### EXERCISE PROMPT
Set down, exactly as written, the lines from the top of the data to the line that holds "right front paw: (666, 775)", and omit the pictures.

### Dataset entries
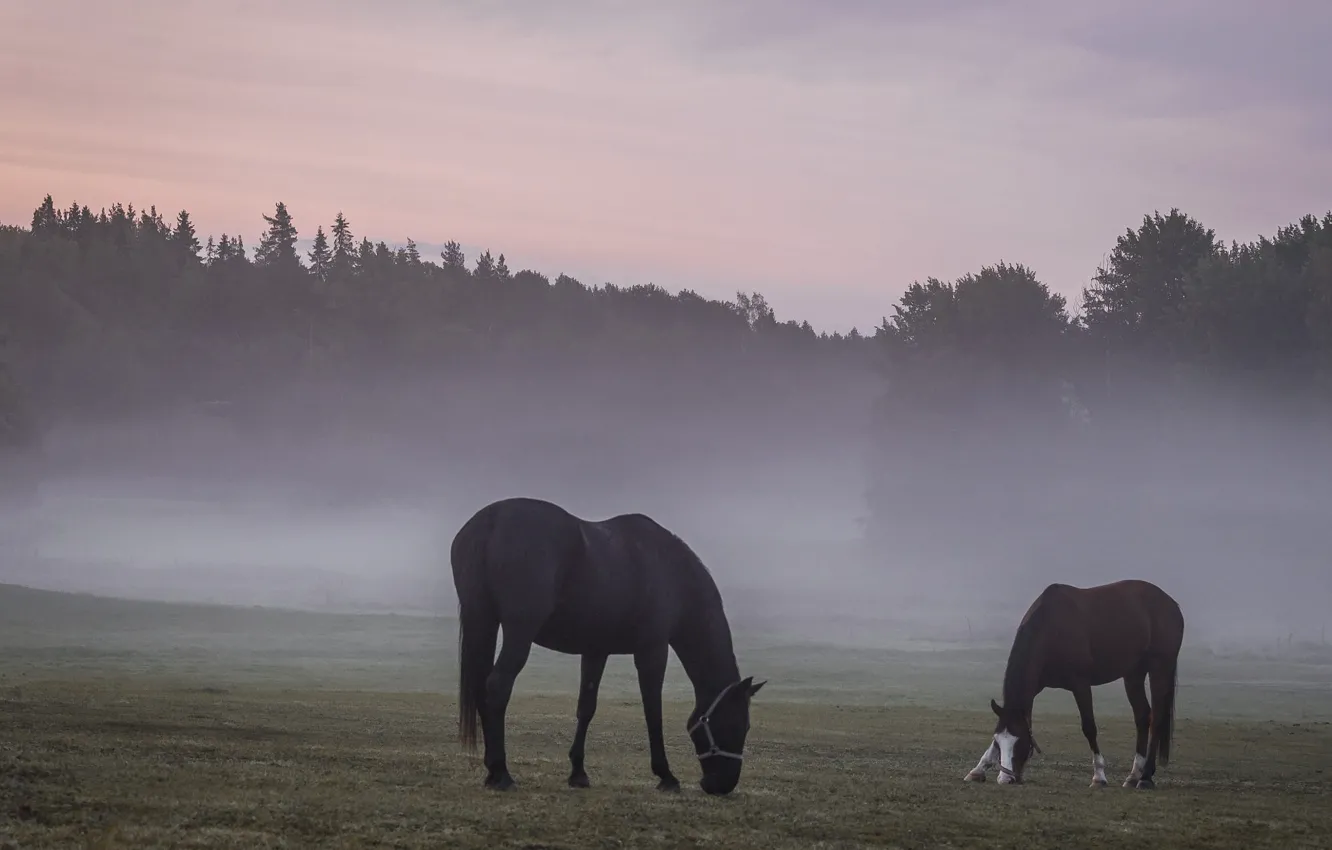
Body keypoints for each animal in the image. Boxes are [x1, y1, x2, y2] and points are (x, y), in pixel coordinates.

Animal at [450, 496, 766, 795]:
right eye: (738, 724)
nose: (723, 785)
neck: (670, 573)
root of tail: (489, 521)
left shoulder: (595, 651)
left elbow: (586, 708)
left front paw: (578, 773)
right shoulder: (652, 650)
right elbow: (653, 710)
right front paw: (666, 775)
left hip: (486, 621)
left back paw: (492, 772)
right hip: (519, 632)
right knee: (497, 686)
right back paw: (501, 772)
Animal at [964, 579, 1184, 790]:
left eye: (1019, 742)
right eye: (999, 743)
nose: (1006, 779)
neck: (1052, 628)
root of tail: (1171, 604)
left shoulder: (1081, 685)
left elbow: (1089, 727)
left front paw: (1099, 776)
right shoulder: (1034, 687)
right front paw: (977, 770)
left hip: (1159, 668)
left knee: (1156, 719)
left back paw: (1145, 777)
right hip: (1133, 674)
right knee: (1142, 716)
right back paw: (1133, 775)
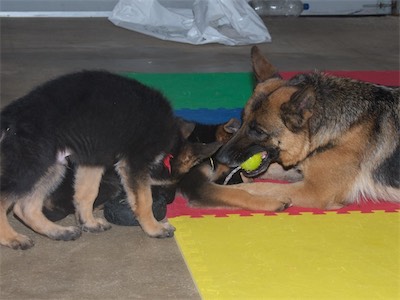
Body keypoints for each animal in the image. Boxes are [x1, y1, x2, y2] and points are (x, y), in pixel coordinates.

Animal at [0, 69, 219, 248]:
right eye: (173, 181)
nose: (170, 199)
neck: (169, 143)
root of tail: (11, 115)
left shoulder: (93, 161)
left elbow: (86, 193)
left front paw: (89, 222)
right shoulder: (135, 163)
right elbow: (144, 200)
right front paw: (154, 228)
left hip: (53, 167)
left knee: (24, 207)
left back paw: (59, 232)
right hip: (33, 165)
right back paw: (12, 238)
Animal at [183, 47, 398, 211]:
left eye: (258, 131)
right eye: (243, 121)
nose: (220, 158)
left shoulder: (315, 191)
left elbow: (263, 187)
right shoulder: (299, 170)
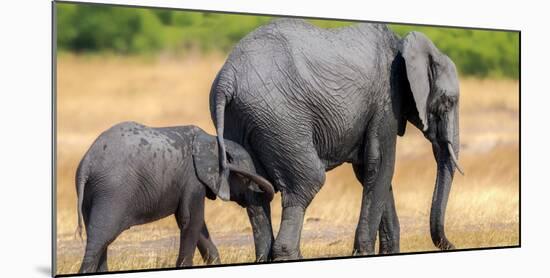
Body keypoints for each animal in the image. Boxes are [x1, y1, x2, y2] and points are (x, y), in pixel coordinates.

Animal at [76, 121, 276, 274]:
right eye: (245, 178)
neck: (213, 140)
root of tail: (87, 164)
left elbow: (193, 223)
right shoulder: (193, 179)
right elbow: (192, 220)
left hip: (92, 194)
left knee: (100, 240)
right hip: (112, 192)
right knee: (100, 237)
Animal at [209, 18, 464, 260]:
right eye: (448, 102)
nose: (451, 244)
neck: (403, 44)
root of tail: (227, 79)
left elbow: (368, 170)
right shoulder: (386, 97)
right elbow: (380, 164)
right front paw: (364, 254)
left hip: (241, 120)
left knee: (255, 193)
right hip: (279, 118)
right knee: (307, 181)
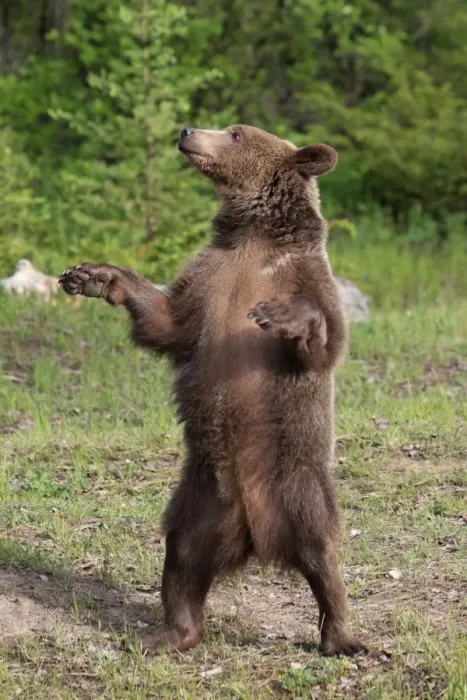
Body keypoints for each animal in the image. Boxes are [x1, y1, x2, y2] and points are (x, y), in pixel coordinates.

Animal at [59, 125, 367, 657]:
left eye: (236, 133)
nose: (187, 131)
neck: (255, 234)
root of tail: (256, 536)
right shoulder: (208, 279)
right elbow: (168, 322)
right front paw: (94, 275)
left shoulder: (307, 276)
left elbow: (324, 340)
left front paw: (280, 314)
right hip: (201, 499)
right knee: (182, 556)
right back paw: (169, 632)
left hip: (297, 481)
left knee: (321, 553)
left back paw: (341, 636)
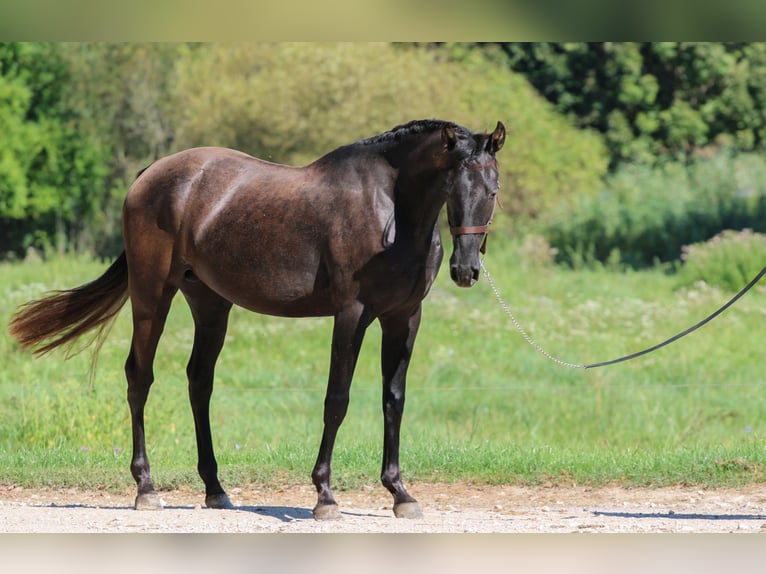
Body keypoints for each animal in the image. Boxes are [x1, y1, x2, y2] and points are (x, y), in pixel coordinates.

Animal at [10, 120, 510, 520]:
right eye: (453, 188)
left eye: (492, 190)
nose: (466, 269)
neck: (389, 211)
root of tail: (149, 174)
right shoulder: (351, 315)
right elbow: (337, 400)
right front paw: (325, 496)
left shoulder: (404, 318)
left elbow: (394, 401)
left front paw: (400, 494)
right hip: (152, 296)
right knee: (140, 377)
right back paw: (146, 488)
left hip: (210, 304)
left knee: (199, 382)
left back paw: (215, 489)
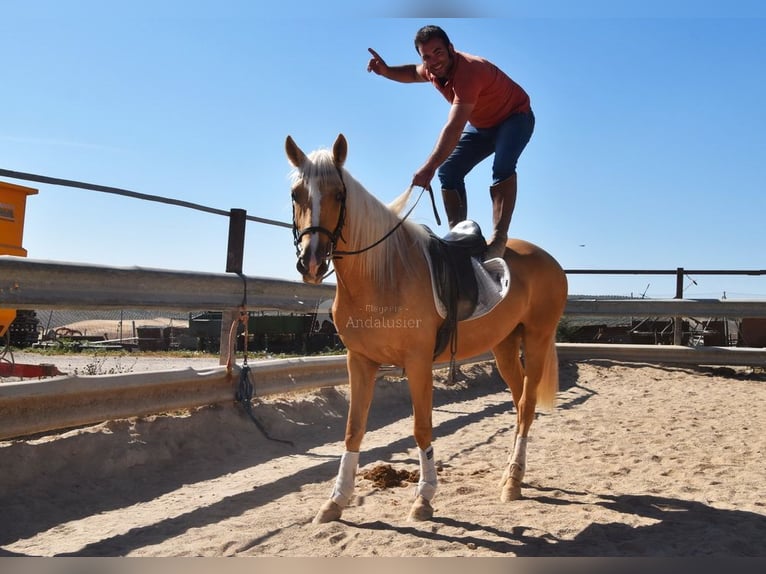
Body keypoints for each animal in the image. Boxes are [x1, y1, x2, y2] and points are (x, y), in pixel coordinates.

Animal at [288, 133, 568, 524]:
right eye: (296, 193)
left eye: (339, 194)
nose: (311, 262)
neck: (384, 272)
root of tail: (550, 261)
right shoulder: (359, 361)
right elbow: (353, 429)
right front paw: (336, 501)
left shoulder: (419, 363)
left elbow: (422, 428)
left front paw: (424, 498)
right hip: (504, 345)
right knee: (518, 401)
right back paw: (513, 473)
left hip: (538, 338)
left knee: (527, 405)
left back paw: (513, 481)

### ANSWER SECTION
Body keypoints for each animal in the image. Boxes are [x1, y1, x2, y2] and points are (x, y), in pixel coordinates.

Animal at [450, 496, 766, 795]:
right eye: (738, 724)
nose: (723, 785)
neck: (670, 573)
root of tail: (489, 521)
left shoulder: (595, 651)
left elbow: (586, 708)
left front paw: (578, 773)
right shoulder: (652, 650)
right elbow: (653, 710)
right front paw: (666, 775)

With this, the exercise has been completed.